**INSTRUCTIONS FOR THE TASK**
In the entries below, find each line bearing the string "above" and copy it.

---+---

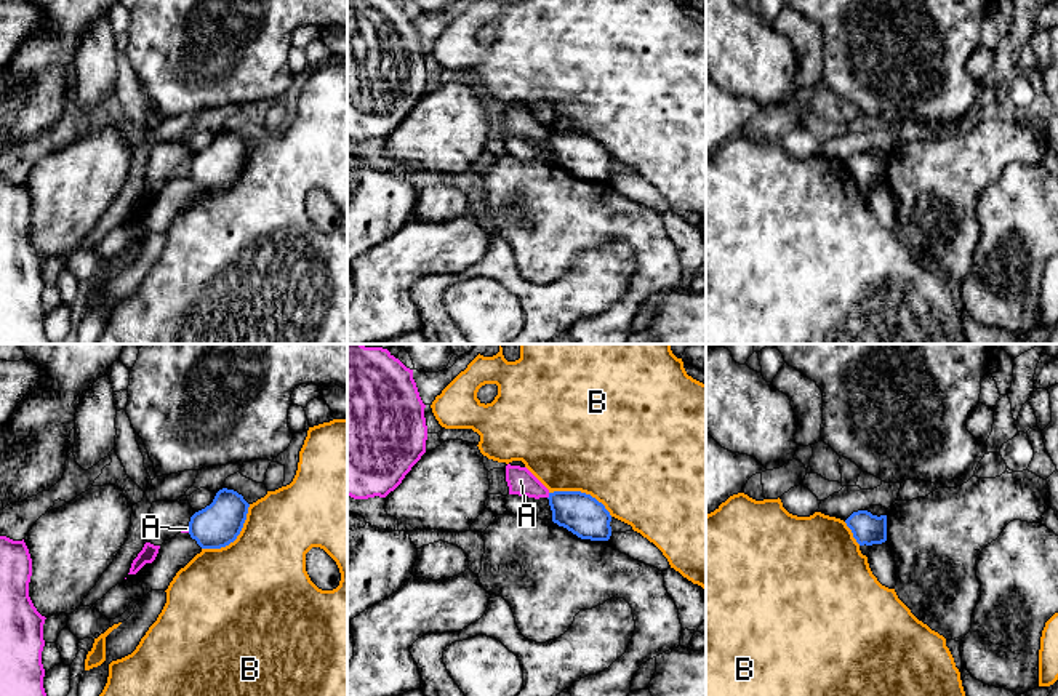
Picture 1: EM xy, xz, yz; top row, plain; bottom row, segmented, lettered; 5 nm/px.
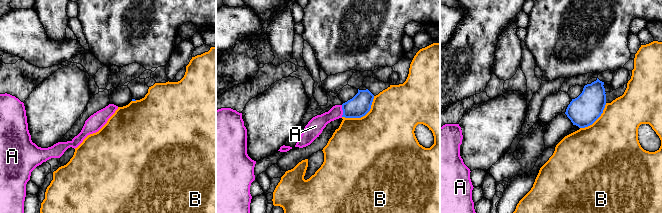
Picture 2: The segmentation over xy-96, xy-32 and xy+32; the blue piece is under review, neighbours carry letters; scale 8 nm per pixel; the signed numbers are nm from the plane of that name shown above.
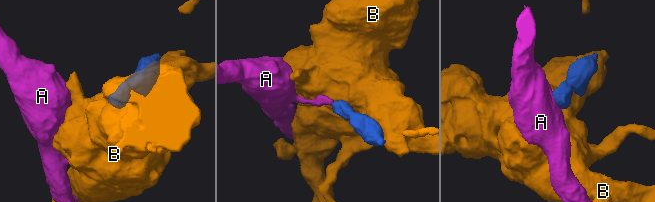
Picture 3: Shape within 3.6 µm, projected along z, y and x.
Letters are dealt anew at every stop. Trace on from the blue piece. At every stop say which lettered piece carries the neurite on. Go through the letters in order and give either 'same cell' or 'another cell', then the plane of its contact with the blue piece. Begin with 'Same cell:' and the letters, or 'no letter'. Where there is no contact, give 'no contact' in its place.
Same cell: no letter
A: another cell; meets blue in xz
B: another cell; meets blue in xy

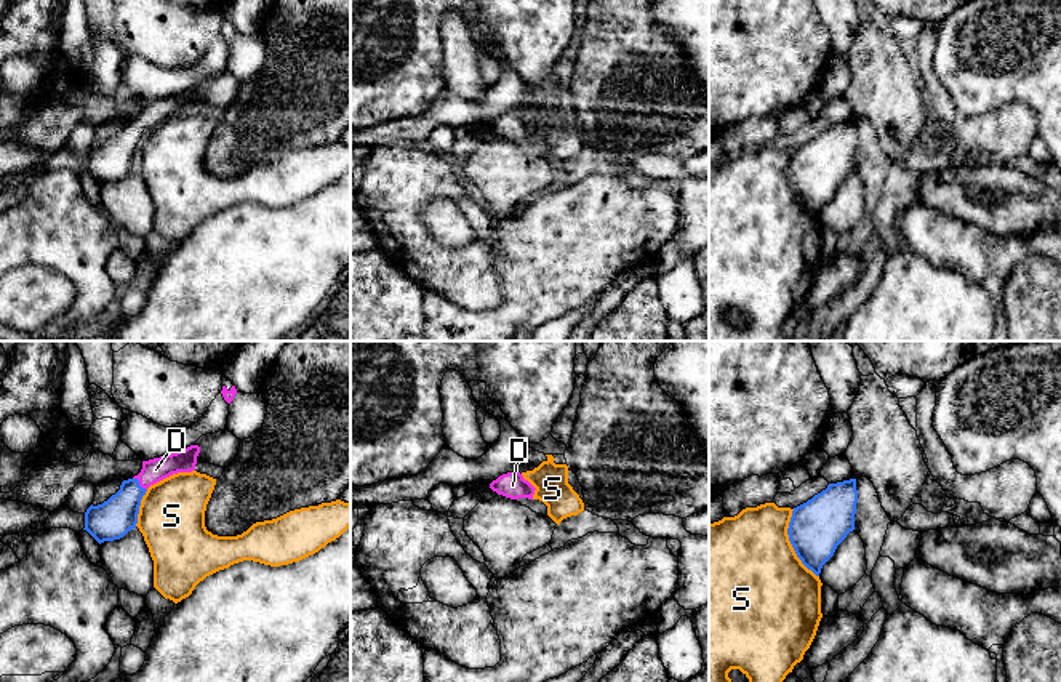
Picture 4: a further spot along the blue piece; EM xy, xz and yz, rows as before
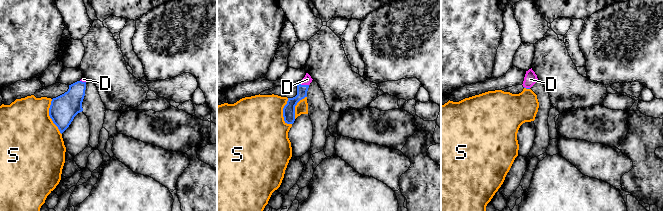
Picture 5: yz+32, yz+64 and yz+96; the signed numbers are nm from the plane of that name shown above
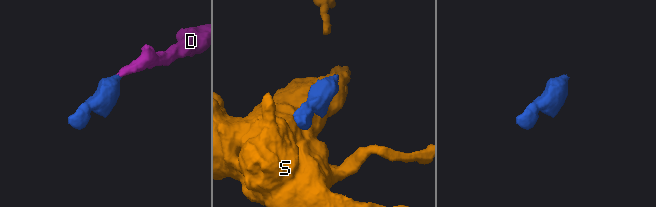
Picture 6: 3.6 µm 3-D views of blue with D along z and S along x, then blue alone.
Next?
Same cell: D
D: same cell; meets blue in xy
S: another cell; meets blue in yz

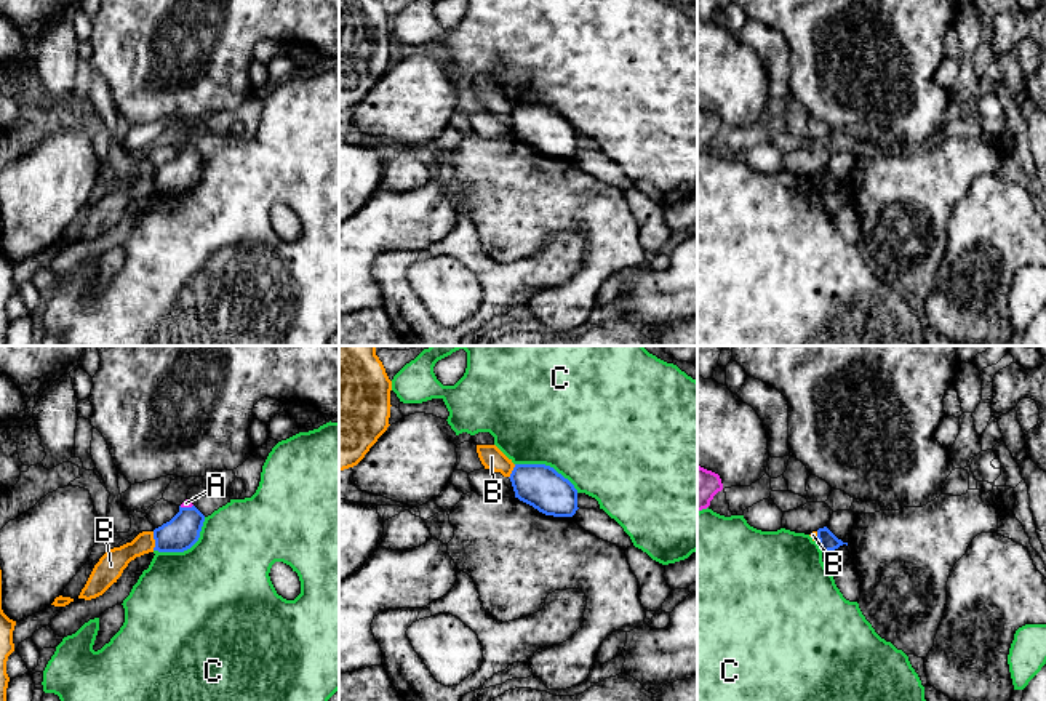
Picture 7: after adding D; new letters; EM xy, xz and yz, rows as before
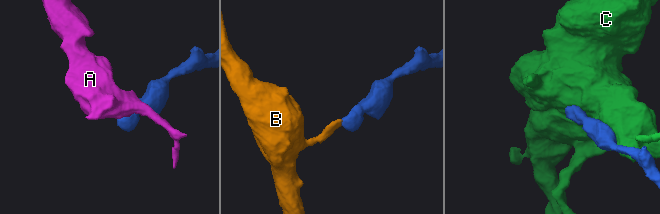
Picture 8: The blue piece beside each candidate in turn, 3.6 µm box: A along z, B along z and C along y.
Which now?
Same cell: no letter
A: another cell; meets blue in xy
B: another cell; meets blue in xy
C: another cell; meets blue in xy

---+---

**ANSWER SECTION**
Picture 2: The segmentation over xy-96, xy-32 and xy+32; the blue piece is under review, neighbours carry letters; scale 8 nm per pixel; the signed numbers are nm from the plane of that name shown above.
Picture 5: yz+32, yz+64 and yz+96; the signed numbers are nm from the plane of that name shown above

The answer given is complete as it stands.